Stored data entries
-------
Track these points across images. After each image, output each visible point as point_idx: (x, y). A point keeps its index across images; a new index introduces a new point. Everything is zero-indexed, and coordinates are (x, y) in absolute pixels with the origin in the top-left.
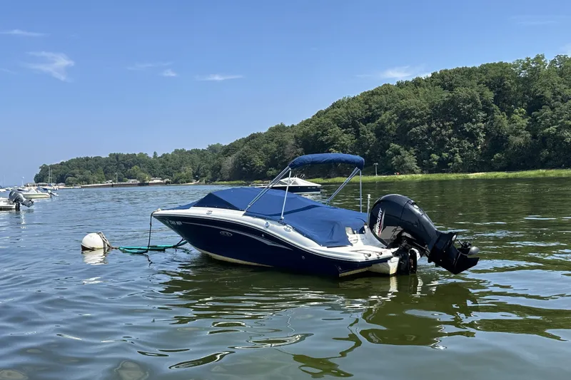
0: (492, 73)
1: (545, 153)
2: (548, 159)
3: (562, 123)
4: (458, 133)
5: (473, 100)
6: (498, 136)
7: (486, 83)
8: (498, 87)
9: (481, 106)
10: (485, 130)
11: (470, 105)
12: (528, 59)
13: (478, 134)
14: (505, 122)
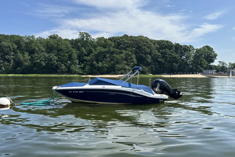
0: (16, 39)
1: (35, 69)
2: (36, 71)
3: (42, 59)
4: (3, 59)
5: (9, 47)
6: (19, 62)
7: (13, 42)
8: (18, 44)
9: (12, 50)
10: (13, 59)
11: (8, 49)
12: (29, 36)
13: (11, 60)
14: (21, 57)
-------
• _Assigned task_
Write the records out again verbatim and omit the pictures they contain.

• _Answer to the exercise_
Track these points across images. After each image, output each visible point as point_idx: (x, y). A point keeps its index across images; a new index introduces a new point. Everything is zero-indexed, and coordinates are (x, y) in absolute pixels with the origin in the top-left.
0: (492, 73)
1: (545, 153)
2: (548, 159)
3: (562, 123)
4: (458, 133)
5: (473, 100)
6: (498, 136)
7: (486, 83)
8: (498, 87)
9: (481, 106)
10: (485, 130)
11: (470, 105)
12: (528, 59)
13: (478, 134)
14: (505, 122)
0: (16, 39)
1: (35, 69)
2: (36, 71)
3: (42, 59)
4: (3, 59)
5: (9, 47)
6: (19, 62)
7: (13, 42)
8: (18, 44)
9: (12, 50)
10: (13, 59)
11: (8, 49)
12: (29, 36)
13: (11, 60)
14: (21, 57)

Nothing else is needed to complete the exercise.